Waste heat recovery is the process by which heat that would otherwise be lost in processes is recaptured and used elsewhere, improving the energy efficiency of the facility. According to the U.S. Department of Energy, “It is estimated that between 20 to 50% of industrial energy input is lost as waste heat in the form of hot exhaust gases, cooling water, and heat . . . .” This is just one example. Depending on the way in which a facility is set up, there are numerous examples of how to maximize waste heat recovery. This article will cover some broad examples involving chiller, manufacturing, and healthcare processes.
Chiller Waste Heat Recovery
In a typical cooling system, a chiller produces a controlled source of chilled water. In normal operations, the heat emitted from a chiller’s condenser is pushed out into the atmosphere. By installing a heat recovery system on a chiller, the heat that normally goes out into the environment could be captured and repurposed to preheat the facility’s domestic hot water system. The larger the chiller, the more energy can be saved.
Steam Boilers in Manufacturing
A variety of manufacturing processes waste heat. Steam boilers found in manufacturing facilities are excellent for waste heat recovery projects. One of the most critical times to recover heat is in the winter. The heat from manufacturing processes can be captured and repurposed to heat the building. The heat recovered could also preheat the air intake from the boiler, increasing the internal water temperature.
Prism Energy Services recently proposed a waste heat recovery project for one of our manufacturing customers. The customer’s boiler is used for steam generation for process and space heating. Operating 8,232 hours per year, the boiler produces 36 million lbs of steam annually. The condensate tank in the boiler room has a constant steam blowdown from the boiler, which is discharged into the atmosphere.

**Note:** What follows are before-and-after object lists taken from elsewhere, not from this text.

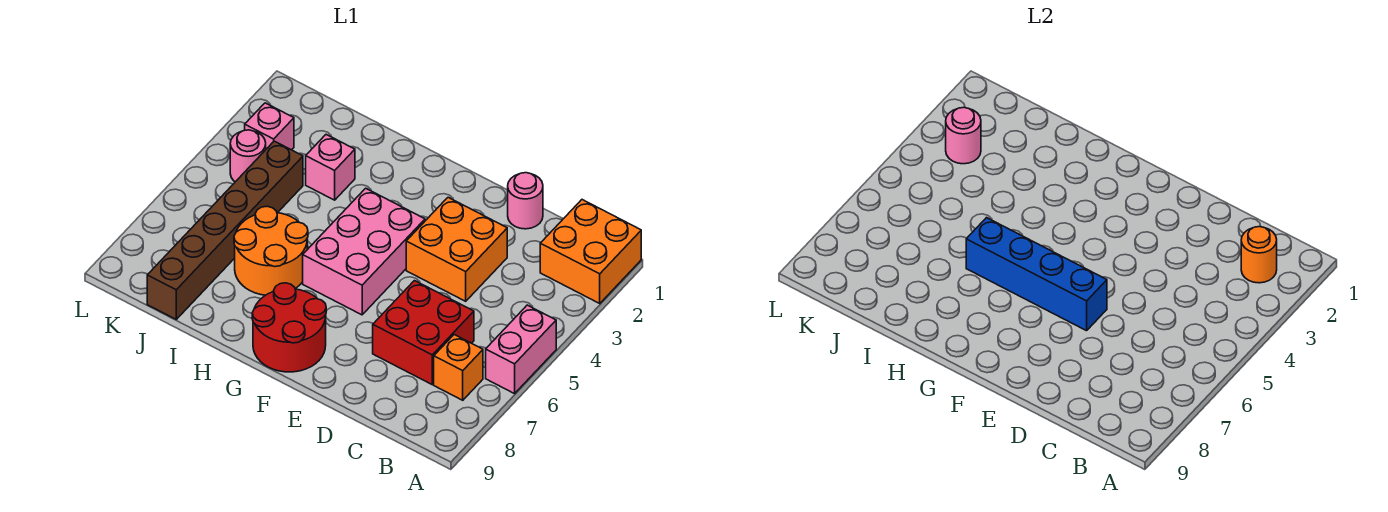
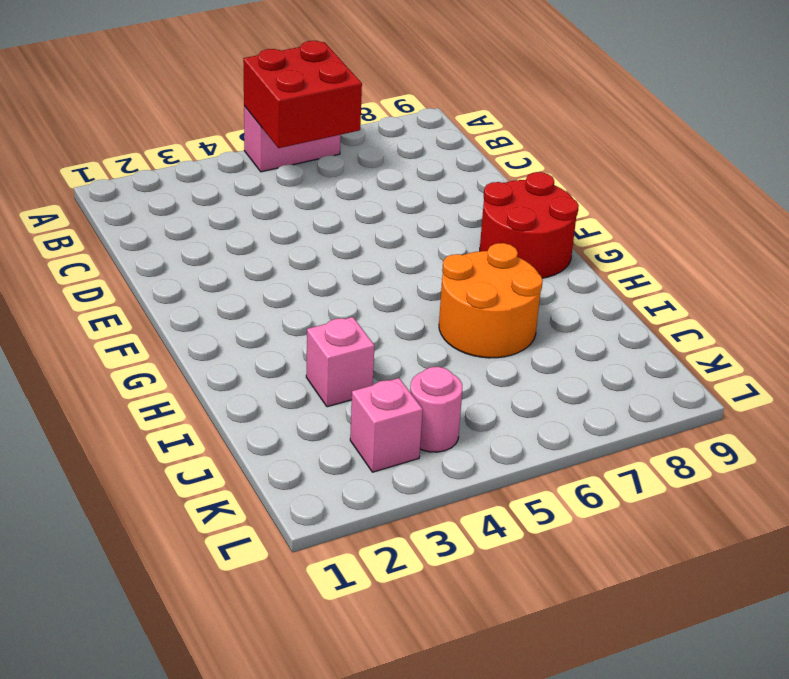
red 2x2 brick [243,41,362,148] -> red 2x2 brick moved to [373,281,474,384]
none -> orange 2x2 brick [540,200,641,303]
none -> orange 1x1 brick [434,335,483,400]
none -> pink 1x1 round brick [508,173,543,229]

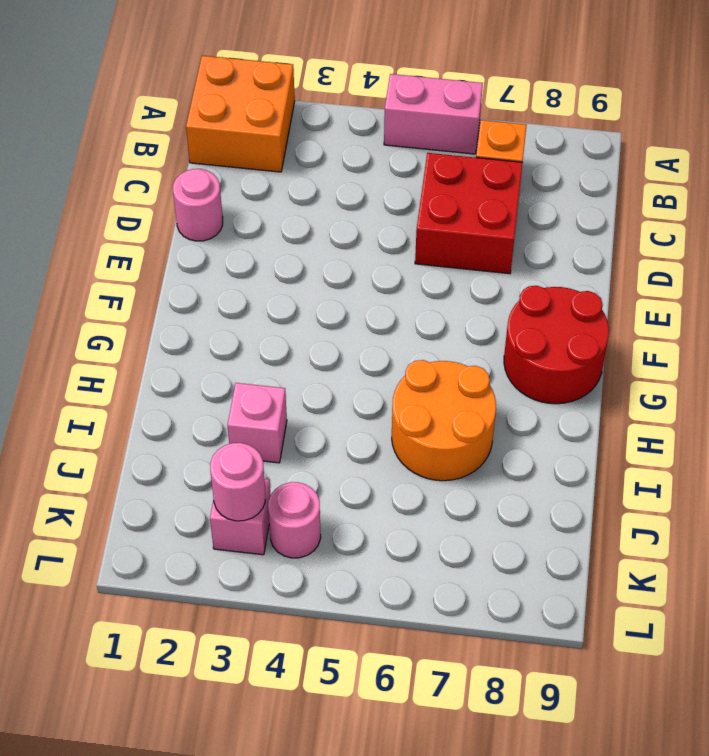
none -> orange 2x2 brick [406,197,507,301]
none -> pink 2x3 brick [303,188,425,315]
none -> brown 1x6 brick [147,141,303,319]

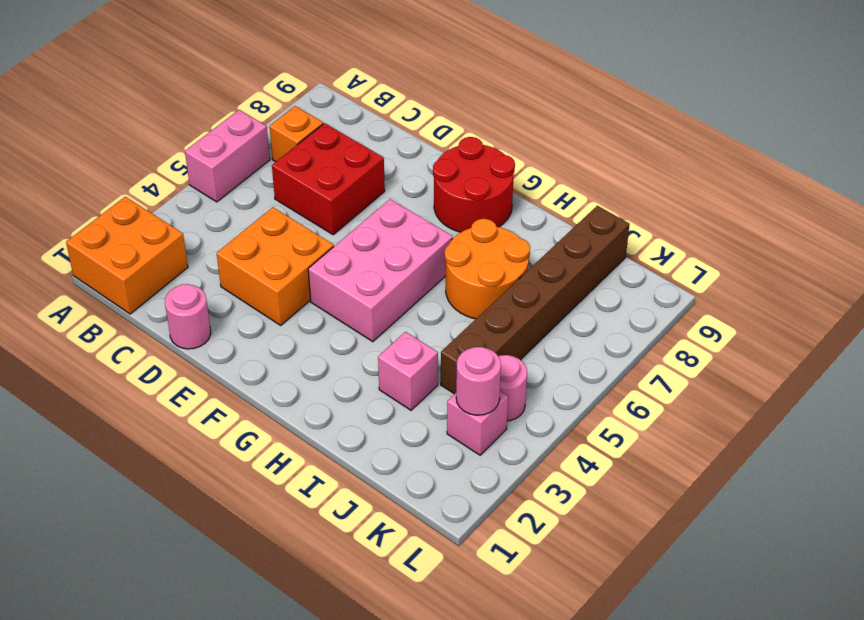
none -> orange 1x1 round brick [1241,227,1277,283]
none -> blue 1x4 brick [966,218,1107,331]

By using best practices to maximize waste heat recovery, Prism expects the customer will save 26,133 therms of natural gas annually, which is about $28,500 a year in energy cost savings.

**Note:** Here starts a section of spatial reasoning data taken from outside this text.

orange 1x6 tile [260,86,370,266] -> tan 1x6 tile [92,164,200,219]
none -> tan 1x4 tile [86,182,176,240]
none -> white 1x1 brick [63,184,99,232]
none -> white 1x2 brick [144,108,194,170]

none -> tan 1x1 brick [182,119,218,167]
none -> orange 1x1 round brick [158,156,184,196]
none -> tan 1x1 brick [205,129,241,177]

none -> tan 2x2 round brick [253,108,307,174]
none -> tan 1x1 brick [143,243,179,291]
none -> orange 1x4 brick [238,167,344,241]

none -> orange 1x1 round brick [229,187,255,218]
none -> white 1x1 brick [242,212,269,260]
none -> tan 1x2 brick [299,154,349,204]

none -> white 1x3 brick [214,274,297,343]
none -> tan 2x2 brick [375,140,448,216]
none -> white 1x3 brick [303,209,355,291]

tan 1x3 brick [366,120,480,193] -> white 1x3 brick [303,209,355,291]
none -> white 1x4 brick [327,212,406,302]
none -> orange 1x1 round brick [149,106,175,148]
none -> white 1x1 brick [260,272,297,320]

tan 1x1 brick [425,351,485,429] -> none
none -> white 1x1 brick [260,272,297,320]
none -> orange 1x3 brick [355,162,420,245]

Energy Recovery Ventilation
Energy recovery ventilation (ERV) is the process by which the energy produced to exhaust air within a building is exchanged to treat or precondition outside air in the HVAC system.

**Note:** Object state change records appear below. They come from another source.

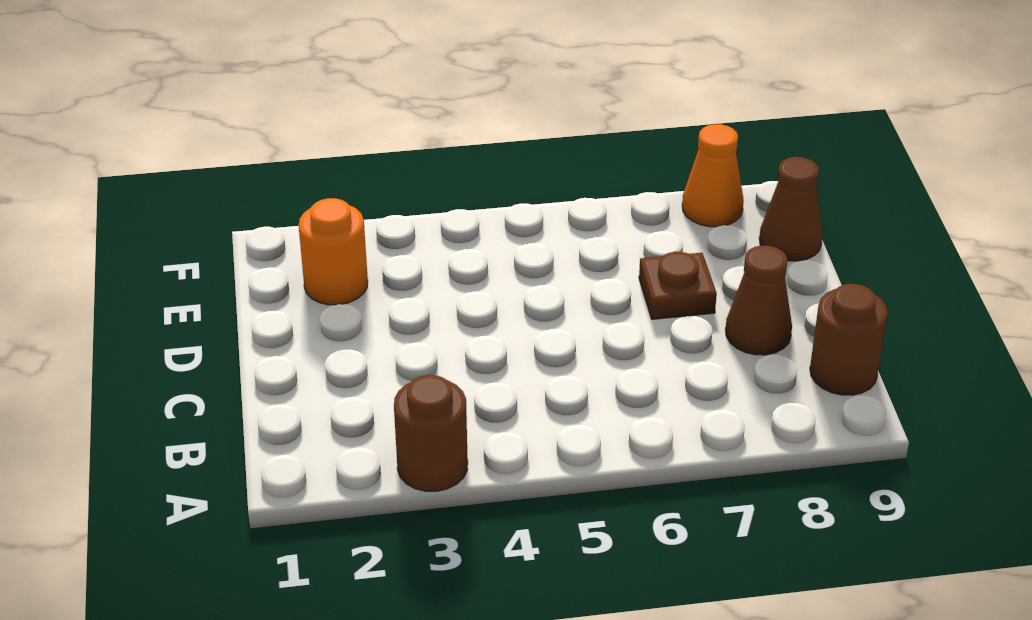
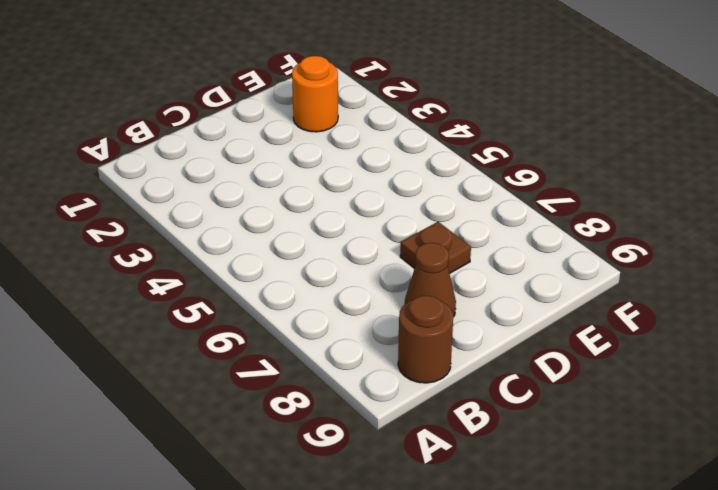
none -> brown 1x1 round brick [394,375,468,491]
none -> brown 1x1 cone [759,157,823,261]

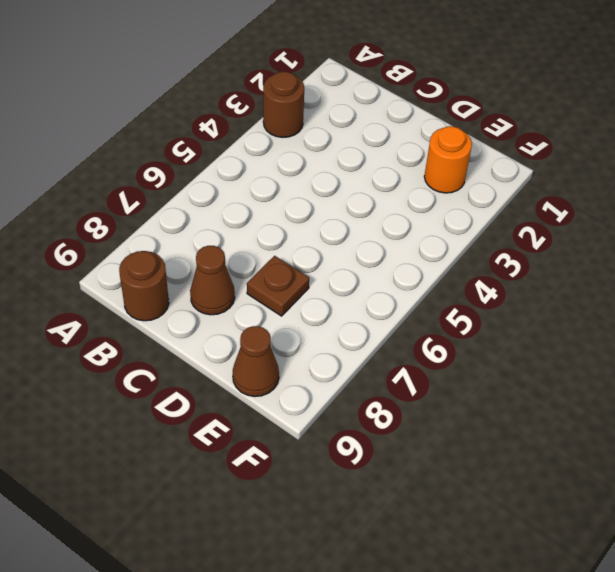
none -> orange 1x1 cone [682,124,744,227]

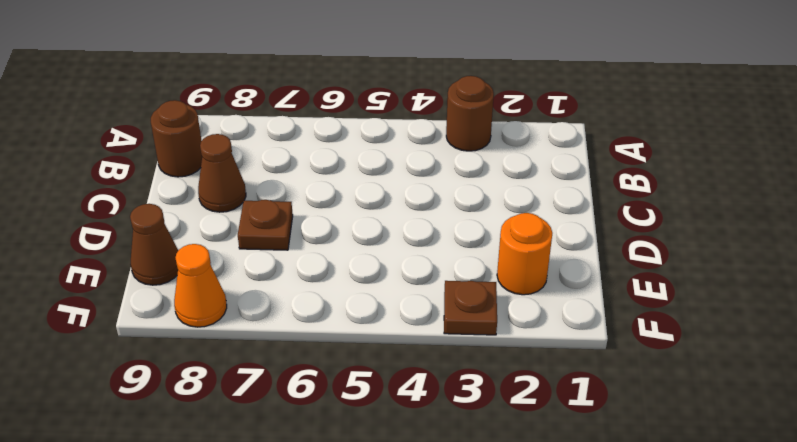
brown 1x1 plate [444,281,497,335] -> none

One of the most critical ERV examples is within hospitals. In a previous article, we discuss the importance of hospital indoor air quality. Hospitals must bring in 100% fresh, outside air for health and safety purposes. Considering this, winter is a period of a lot of energy loss. Cold air, which must be reheated to reach desired thermal comfort levels, will be brought into the building. By maximizing waste heat recovery through ERV, fresh air intake can be reheated faster and by using less energy.
Waste heat recovery is an excellent way to save energy and money. Waste heat that would otherwise be lost can be captured and repurposed to improve energy efficiency. Maximizing waste heat recovery for chillers and manufacturing and healthcare facilities are only a few examples. Depending on the how a facility is set up, both standard and customized waste heat recovery solutions can be implemented.